[Images with bounding boxes]
-----

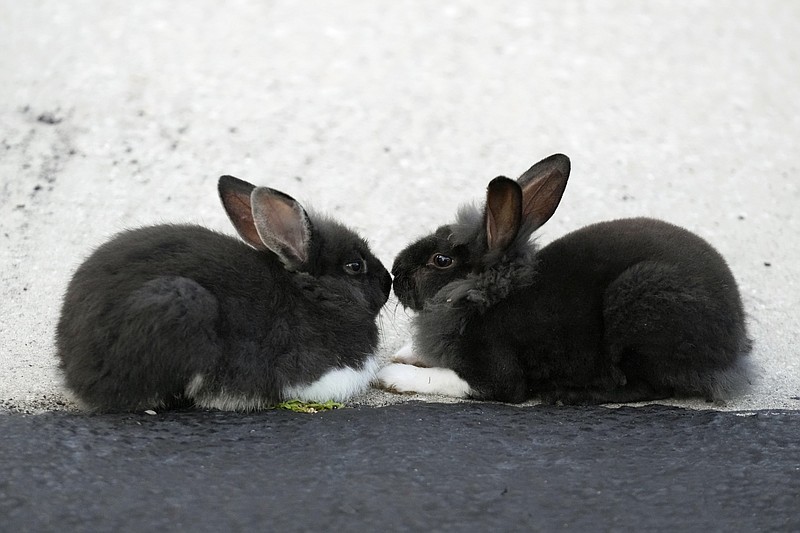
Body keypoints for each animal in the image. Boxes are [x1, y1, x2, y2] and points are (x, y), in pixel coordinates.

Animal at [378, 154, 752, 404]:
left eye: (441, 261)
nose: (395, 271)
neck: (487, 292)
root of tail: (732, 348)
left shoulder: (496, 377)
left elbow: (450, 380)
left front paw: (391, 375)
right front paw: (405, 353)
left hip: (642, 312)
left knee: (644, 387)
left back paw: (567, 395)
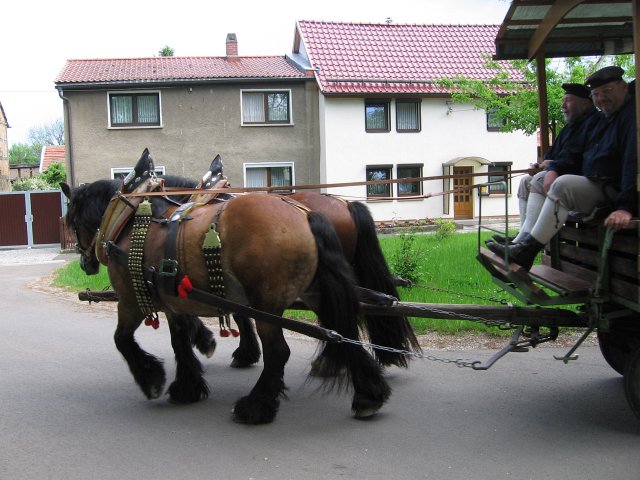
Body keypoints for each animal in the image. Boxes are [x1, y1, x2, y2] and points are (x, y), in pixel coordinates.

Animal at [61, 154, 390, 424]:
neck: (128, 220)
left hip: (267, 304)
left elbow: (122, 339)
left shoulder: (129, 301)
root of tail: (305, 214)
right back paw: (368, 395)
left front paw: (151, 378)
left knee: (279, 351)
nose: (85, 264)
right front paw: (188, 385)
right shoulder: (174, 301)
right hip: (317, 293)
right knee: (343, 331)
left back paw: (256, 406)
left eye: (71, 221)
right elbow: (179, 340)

-----

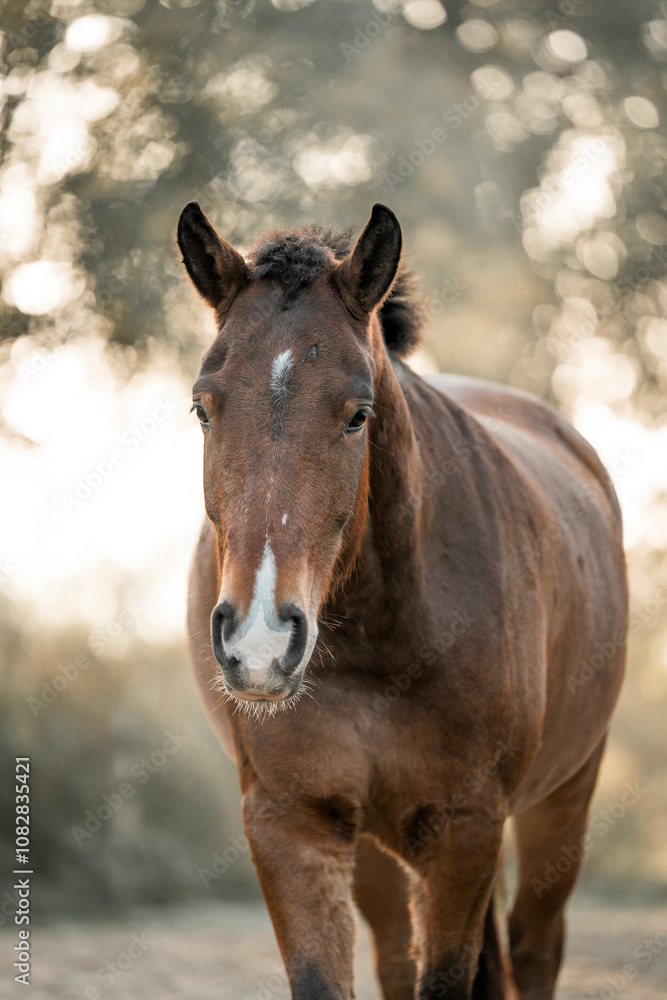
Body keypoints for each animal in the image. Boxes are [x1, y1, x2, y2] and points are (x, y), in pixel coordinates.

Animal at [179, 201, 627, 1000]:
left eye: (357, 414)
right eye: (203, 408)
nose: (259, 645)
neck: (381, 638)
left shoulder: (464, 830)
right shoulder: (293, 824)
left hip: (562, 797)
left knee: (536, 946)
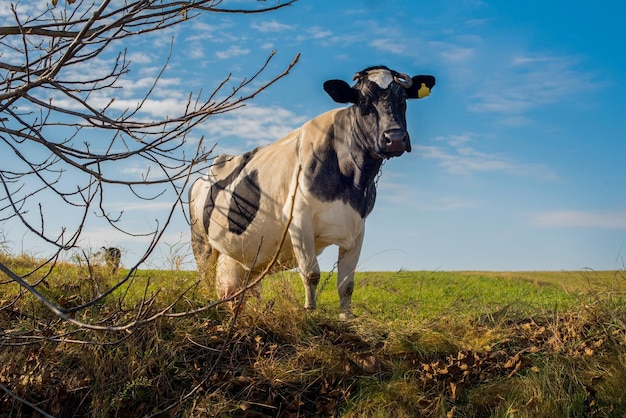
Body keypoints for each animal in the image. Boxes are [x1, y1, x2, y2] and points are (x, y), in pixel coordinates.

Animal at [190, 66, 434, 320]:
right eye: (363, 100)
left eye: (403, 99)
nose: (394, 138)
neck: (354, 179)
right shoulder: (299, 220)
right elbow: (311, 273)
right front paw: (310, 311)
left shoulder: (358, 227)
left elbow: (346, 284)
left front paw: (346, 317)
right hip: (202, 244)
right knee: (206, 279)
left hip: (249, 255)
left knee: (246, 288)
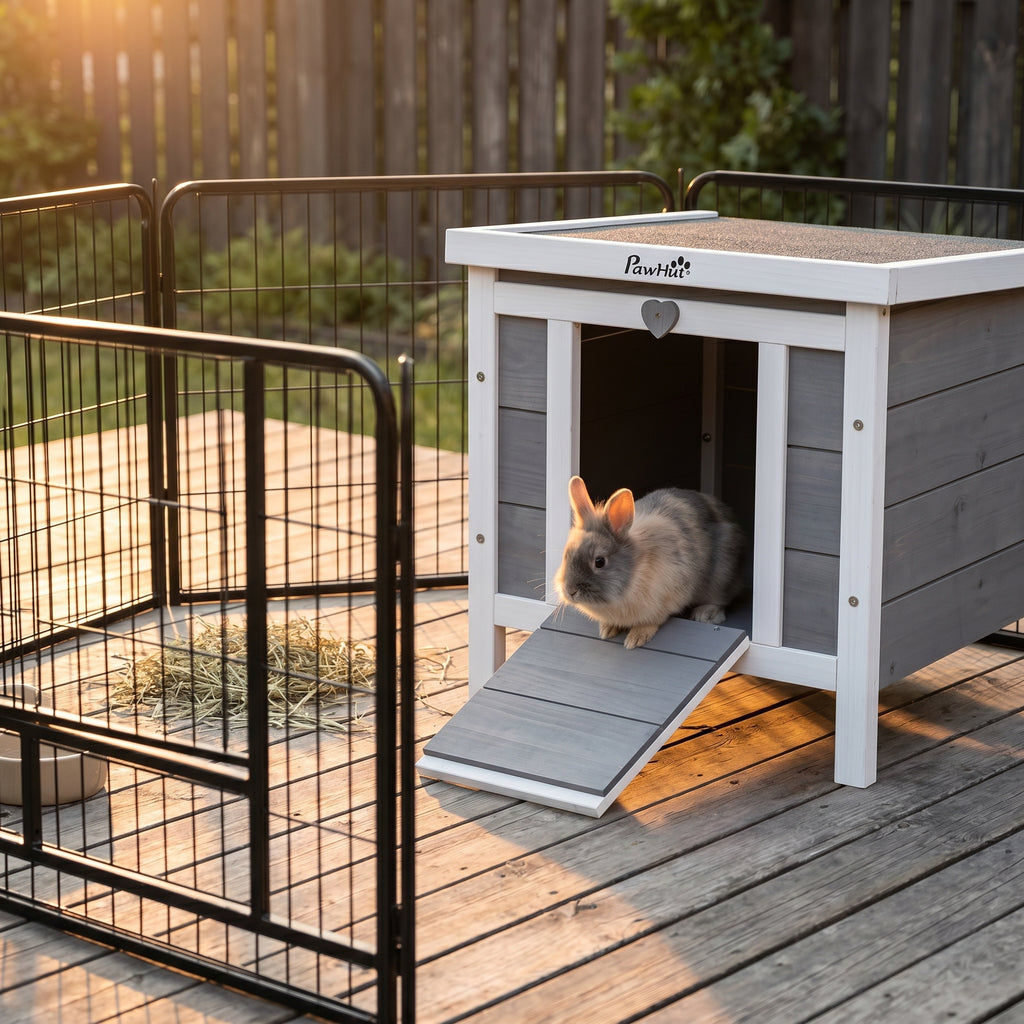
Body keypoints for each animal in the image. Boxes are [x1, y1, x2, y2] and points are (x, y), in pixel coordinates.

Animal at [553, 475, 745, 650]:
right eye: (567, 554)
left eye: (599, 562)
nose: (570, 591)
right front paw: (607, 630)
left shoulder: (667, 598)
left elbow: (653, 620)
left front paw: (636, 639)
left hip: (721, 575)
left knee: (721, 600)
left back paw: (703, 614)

-----

Work to complete:
Copy each line above that contains the word "back".

Response:
left back paw: (567, 395)
right back paw: (368, 395)
left back paw: (256, 406)
left back paw: (703, 614)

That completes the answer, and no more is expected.